** Excerpt provided **
BEGIN

Increase in loans is evident from the higher growth in per capita loan amount versus per capita GDP (gross domestic product) growth. In FY18, the per capita GDP rose 8.5%, while the per capita loan amount increased 17.9% New Delhi: Retail loan rates have registered a compound growth rate (CAGR) of 16.4 percent but the CAGR for number of loan accounts has only been 7.5 percent in the last five fiscal years, data from the Reserve Bank of India’s trend and progress of banking report says. But with individuals earning more, the increase in loans could result due to a rise in incomes. The data reveals that an average Indian is borrowing far more than what the growth in his income would warrant. This is evident from the higher growth in per capita loan amount versus per capita GDP (gross domestic product) growth. In FY18, the per capita GDP rose 8.5%, while the per capita loan amount increased by 17.9%.

Why do Indians love loans?

END

** Record set **

BEGIN

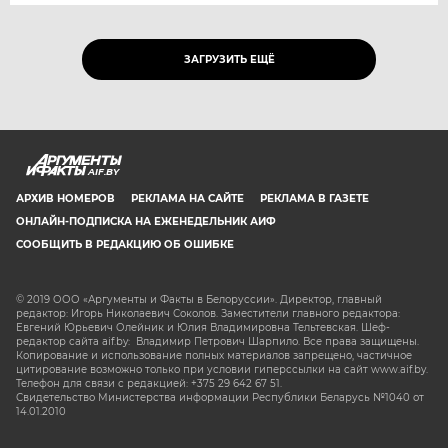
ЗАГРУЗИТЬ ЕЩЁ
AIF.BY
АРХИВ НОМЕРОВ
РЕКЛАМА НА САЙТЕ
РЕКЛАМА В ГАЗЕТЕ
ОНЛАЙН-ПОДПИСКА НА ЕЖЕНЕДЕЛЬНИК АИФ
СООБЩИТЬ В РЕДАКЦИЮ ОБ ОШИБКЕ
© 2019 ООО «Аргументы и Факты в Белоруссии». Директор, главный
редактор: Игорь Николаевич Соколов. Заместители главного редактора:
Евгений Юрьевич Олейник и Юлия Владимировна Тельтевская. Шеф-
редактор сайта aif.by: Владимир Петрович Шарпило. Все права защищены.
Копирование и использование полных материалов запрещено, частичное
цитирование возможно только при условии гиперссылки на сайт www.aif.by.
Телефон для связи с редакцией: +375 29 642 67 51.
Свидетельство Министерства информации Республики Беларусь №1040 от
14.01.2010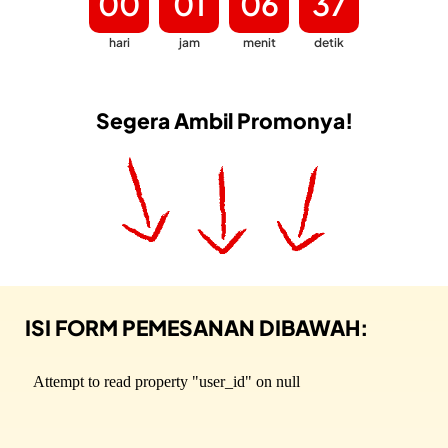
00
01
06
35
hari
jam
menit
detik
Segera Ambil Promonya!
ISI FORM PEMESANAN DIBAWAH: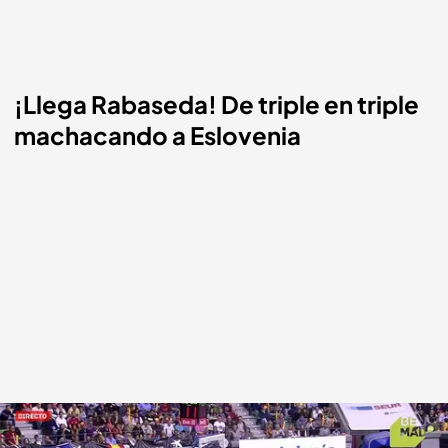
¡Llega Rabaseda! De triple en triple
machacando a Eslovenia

END
BEGIN

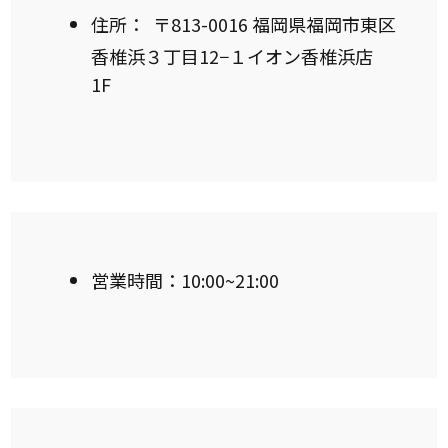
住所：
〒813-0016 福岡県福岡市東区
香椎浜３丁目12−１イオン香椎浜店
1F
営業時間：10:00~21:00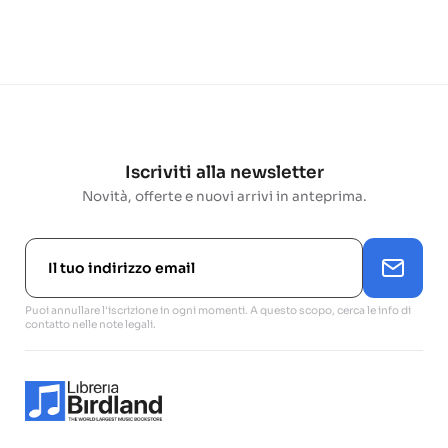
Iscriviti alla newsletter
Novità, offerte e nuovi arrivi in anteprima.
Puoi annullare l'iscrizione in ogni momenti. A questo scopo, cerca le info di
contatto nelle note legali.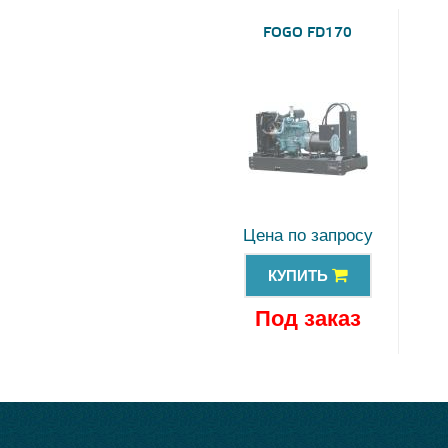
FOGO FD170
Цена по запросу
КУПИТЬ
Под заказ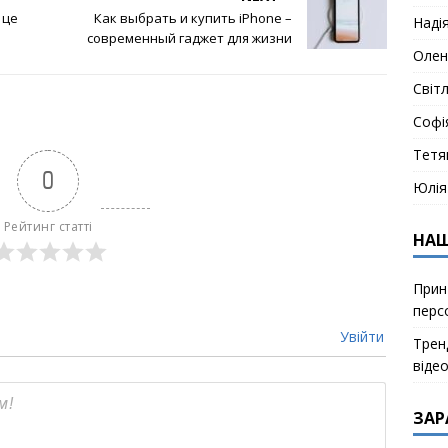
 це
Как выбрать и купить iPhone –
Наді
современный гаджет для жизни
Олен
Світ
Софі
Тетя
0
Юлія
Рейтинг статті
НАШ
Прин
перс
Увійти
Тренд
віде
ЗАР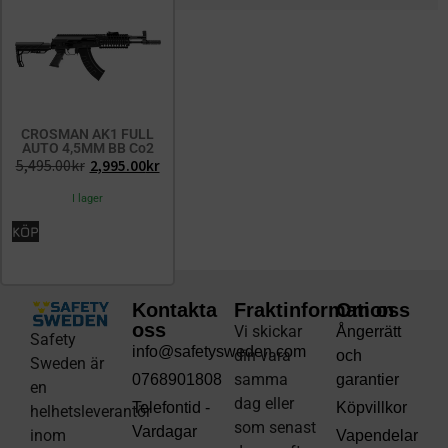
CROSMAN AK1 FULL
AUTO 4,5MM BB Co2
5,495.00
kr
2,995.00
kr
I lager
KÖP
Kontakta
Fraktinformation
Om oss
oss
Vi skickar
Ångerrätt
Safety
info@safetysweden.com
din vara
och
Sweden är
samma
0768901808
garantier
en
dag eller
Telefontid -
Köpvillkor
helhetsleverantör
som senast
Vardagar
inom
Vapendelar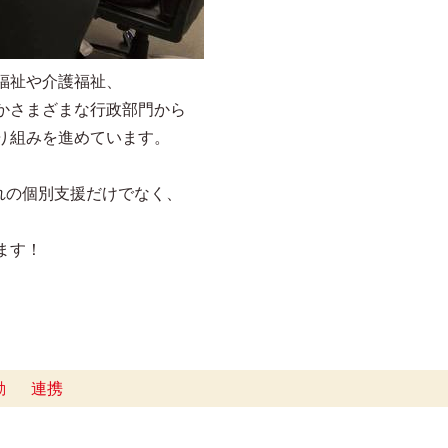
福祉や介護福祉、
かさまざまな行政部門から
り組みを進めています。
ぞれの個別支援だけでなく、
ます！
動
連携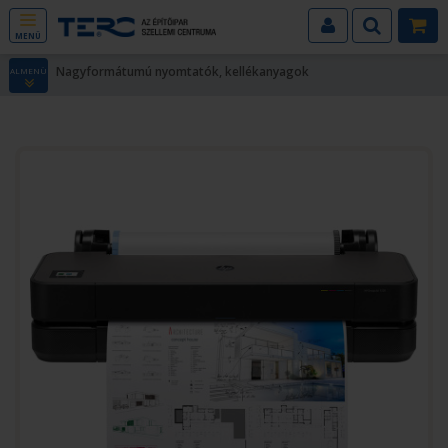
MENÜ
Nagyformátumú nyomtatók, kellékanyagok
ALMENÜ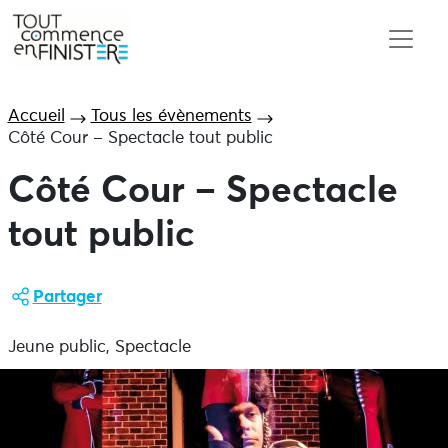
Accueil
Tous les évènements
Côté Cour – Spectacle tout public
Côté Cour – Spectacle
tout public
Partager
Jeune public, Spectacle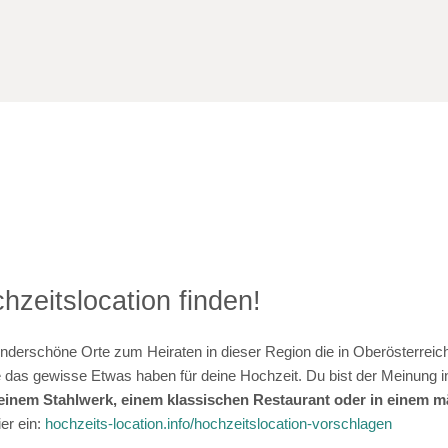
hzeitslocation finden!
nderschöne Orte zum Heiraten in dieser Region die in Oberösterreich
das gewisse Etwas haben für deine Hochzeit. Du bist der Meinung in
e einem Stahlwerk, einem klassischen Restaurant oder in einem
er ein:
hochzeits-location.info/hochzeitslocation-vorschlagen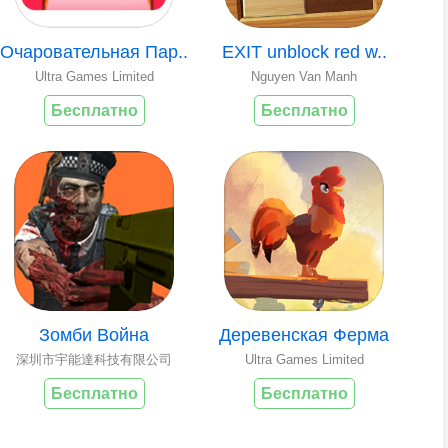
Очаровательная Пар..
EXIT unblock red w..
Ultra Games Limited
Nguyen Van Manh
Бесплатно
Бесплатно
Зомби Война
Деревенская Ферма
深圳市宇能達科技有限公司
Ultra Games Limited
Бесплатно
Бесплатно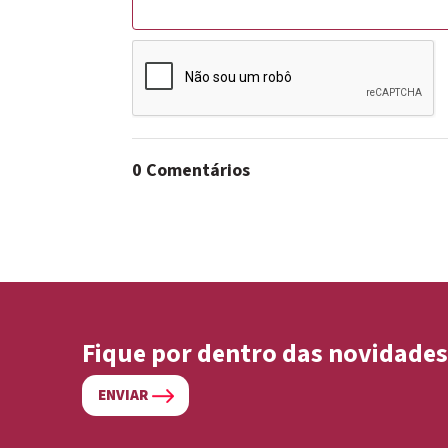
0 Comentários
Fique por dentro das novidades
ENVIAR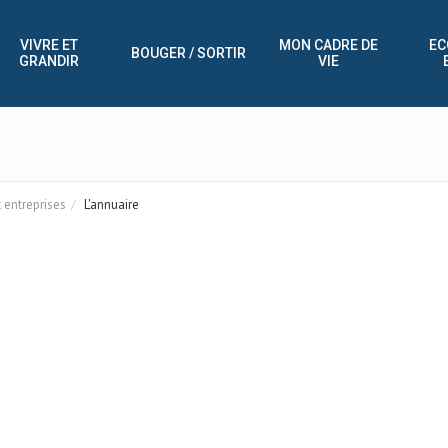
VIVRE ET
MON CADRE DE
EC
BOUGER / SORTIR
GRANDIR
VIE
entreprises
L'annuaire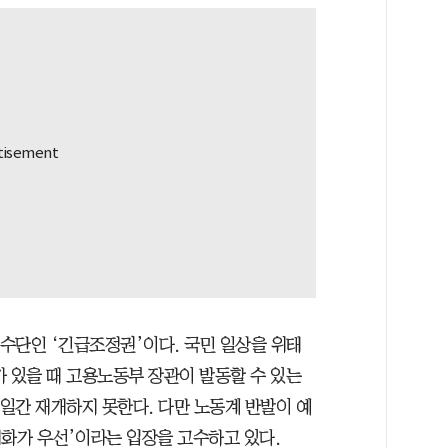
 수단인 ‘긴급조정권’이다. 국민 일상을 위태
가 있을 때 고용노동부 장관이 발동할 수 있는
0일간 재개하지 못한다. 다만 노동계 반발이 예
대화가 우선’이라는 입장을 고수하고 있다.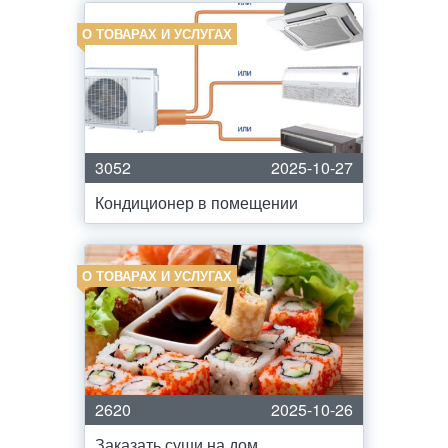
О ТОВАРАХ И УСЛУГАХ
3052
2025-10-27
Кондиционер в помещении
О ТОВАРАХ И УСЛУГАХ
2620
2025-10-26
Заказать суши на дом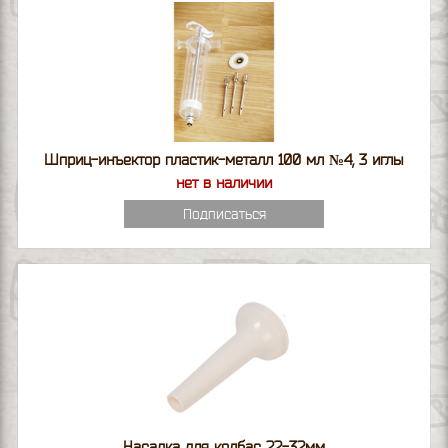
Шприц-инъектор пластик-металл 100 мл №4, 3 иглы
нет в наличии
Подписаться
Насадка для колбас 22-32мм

END

** Activity **
Carry the news excerpt on Indian retail loan growth forward from its last line, writing the section that follows the heading "Why do Indians love loans?"

** Exercise output **
People take loans for various reasons – personal loans, latest gadgets, education, weddings, lifestyle changes and so on. In order to realise their desires, there is no wonder Indians are stacking up their loans at higher rates. Credit scores have also made it easier for individuals to access loans. Indians have also taken loans to upgrade their vehicles, with the growth in the number of auto loan accounts increasing to 13 percent while the outstanding amount grew by 25 percent. Housing loans follow but the rise here is low, corroborating the stagnation in the real estate market. Nevertheless, the alarm bells don’t have to be ringing yet as delinquencies haven’t risen. The comfort is largely driven by the near 2 percent bad loan ratio, while those for farm loans, industry loans and even loans to services are far higher.